La Chaîne Parlementaire était depuis plusieurs années une sorte de serpent de mer dont il semblait que l'on ne verrait jamais le bout. Soudain, au début du mois de décembre, un texte commun est soumis aux deux assemblées pour qu'il soit voté à bref délai !
Je sais que ce vote est nécessaire pour créer officiellement les deux sociétés qui géreront La Chaîne et pour procéder au recrutement envisagé. Pourtant, dans la mesure où il semble bien que La Chaîne ne démarrera pas effectivement avant le printemps prochain, je regrette que nous n'ayons pas eu la possibilité de réfléchir davantage sur sa structure, sur ses missions, sur son mode de financement et sur ses modalités de contrôle, car certaines questions se posent à la lecture du texte de la proposition de loi, questions à propos desquelles il me semble indispensable de s'entourer de toutes les précautions.
Je ne reviens pas sur le problème de la parité entre les assemblées qui vient d'être excellement évoqué par M. Gouteyron, mais je veux soulever deux autres questions, et d'abord la question du contrôle.

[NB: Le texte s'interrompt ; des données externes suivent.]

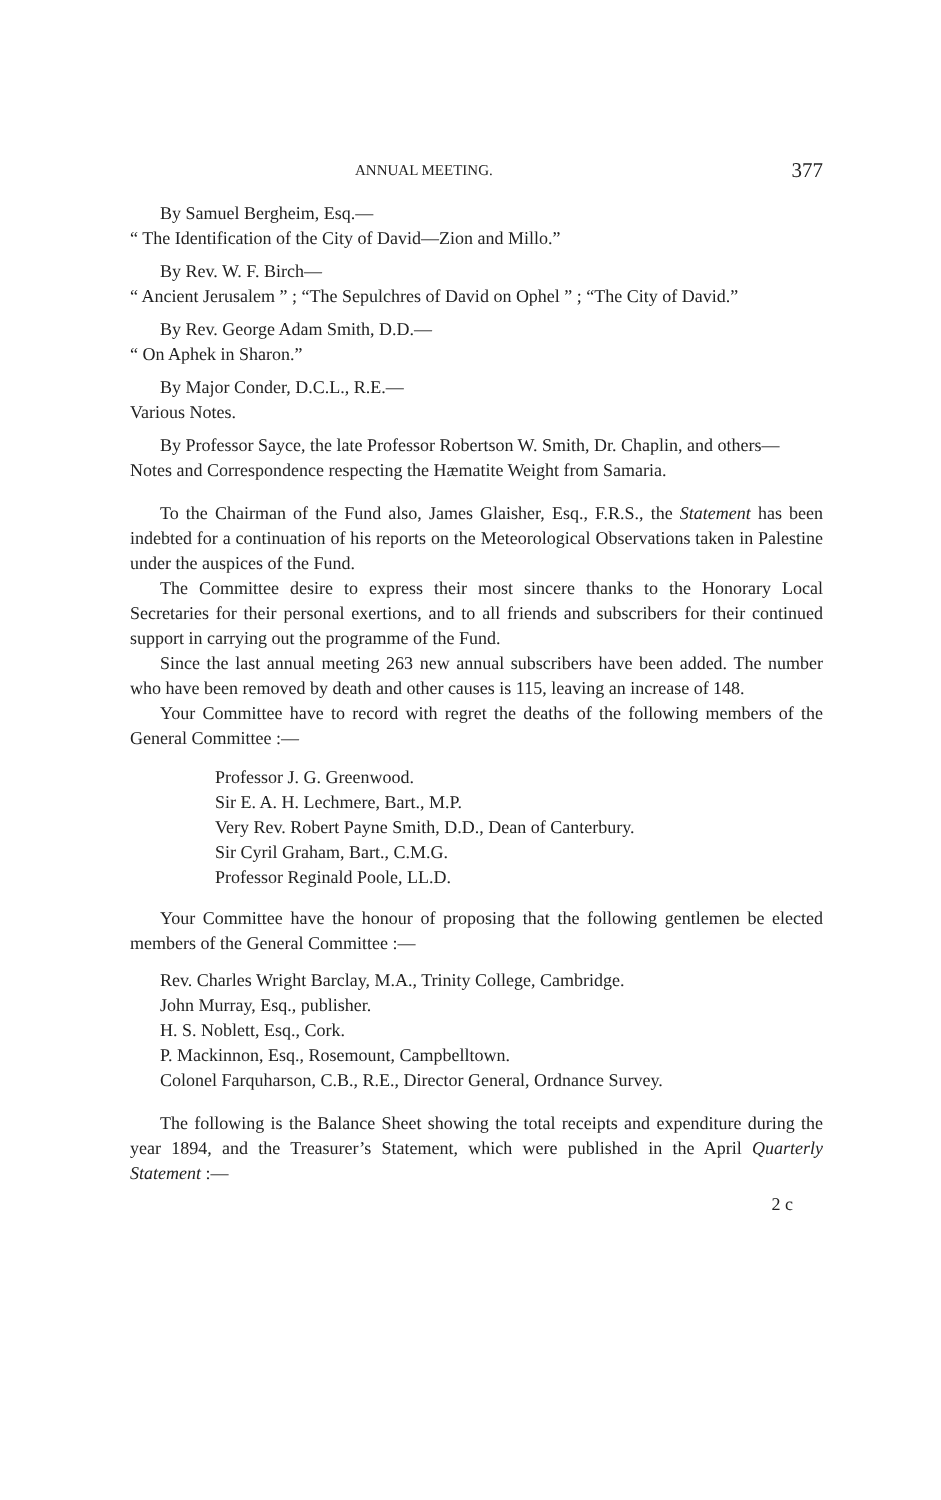ANNUAL MEETING. 377
By Samuel Bergheim, Esq.—
“ The Identification of the City of David—Zion and Millo.”
By Rev. W. F. Birch—
“ Ancient Jerusalem ” ; “The Sepulchres of David on Ophel ” ; “The City of David.”
By Rev. George Adam Smith, D.D.—
“ On Aphek in Sharon.”
By Major Conder, D.C.L., R.E.—
Various Notes.
By Professor Sayce, the late Professor Robertson W. Smith, Dr. Chaplin, and others—
Notes and Correspondence respecting the Hæmatite Weight from Samaria.
To the Chairman of the Fund also, James Glaisher, Esq., F.R.S., the Statement has been indebted for a continuation of his reports on the Meteorological Observations taken in Palestine under the auspices of the Fund.
The Committee desire to express their most sincere thanks to the Honorary Local Secretaries for their personal exertions, and to all friends and subscribers for their continued support in carrying out the programme of the Fund.
Since the last annual meeting 263 new annual subscribers have been added. The number who have been removed by death and other causes is 115, leaving an increase of 148.
Your Committee have to record with regret the deaths of the following members of the General Committee :—
Professor J. G. Greenwood.
Sir E. A. H. Lechmere, Bart., M.P.
Very Rev. Robert Payne Smith, D.D., Dean of Canterbury.
Sir Cyril Graham, Bart., C.M.G.
Professor Reginald Poole, LL.D.
Your Committee have the honour of proposing that the following gentlemen be elected members of the General Committee :—
Rev. Charles Wright Barclay, M.A., Trinity College, Cambridge.
John Murray, Esq., publisher.
H. S. Noblett, Esq., Cork.
P. Mackinnon, Esq., Rosemount, Campbelltown.
Colonel Farquharson, C.B., R.E., Director General, Ordnance Survey.
The following is the Balance Sheet showing the total receipts and expenditure during the year 1894, and the Treasurer’s Statement, which were published in the April Quarterly Statement :—
2 c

Le contrôle sera exercé par les bureaux des deux assemblées, à l'exclusion du CSA, mais cela, mes chers collègues, n'est pas sans comporter de risque pour l'opposition de chacune des deux assemblées !
A défaut de contrôle par une autorité indépendante, il faut au moins espérer - soyons optimistes - que les bureaux des assemblées sauront, s'il en est besoin, faire respecter le pluralisme, particulièrement en période électorale.
Je tiens à vous dire que nous serons, en ce qui nous concerne, très vigilants à cet égard.
M. le président. Le président aussi !
M. Claude Estier. Je vous remercie, monsieur le président, d'abonder dans mon sens.
M. Adrien Gouteyron, rapporteur. C'est notre intérêt à tous !
M. Claude Estier. La Chaîne Parlementaire ne sera pas non plus soumise au contrôle de la Cour des comptes en vertu du principe selon lequel les assemblées parlementaires échappent elles-mêmes à ce contrôle. Soit ! Mais j'observe que si la chaîne reçoit une dotation propre, financée dans le collectif budgétaire pour 1999 sur les fonds alloués à chaque assemblée, elle percevra néanmoins d'autres ressources puisqu'elle sera autorisée à avoir recours au parrainage. Dès lors, les ressources de La Chaîne Parlementaire ne sont plus uniquement constituées par les fonds propres des assemblées, échappant normalement au contrôle de la Cour des comptes en vertu du code des juridictions financières.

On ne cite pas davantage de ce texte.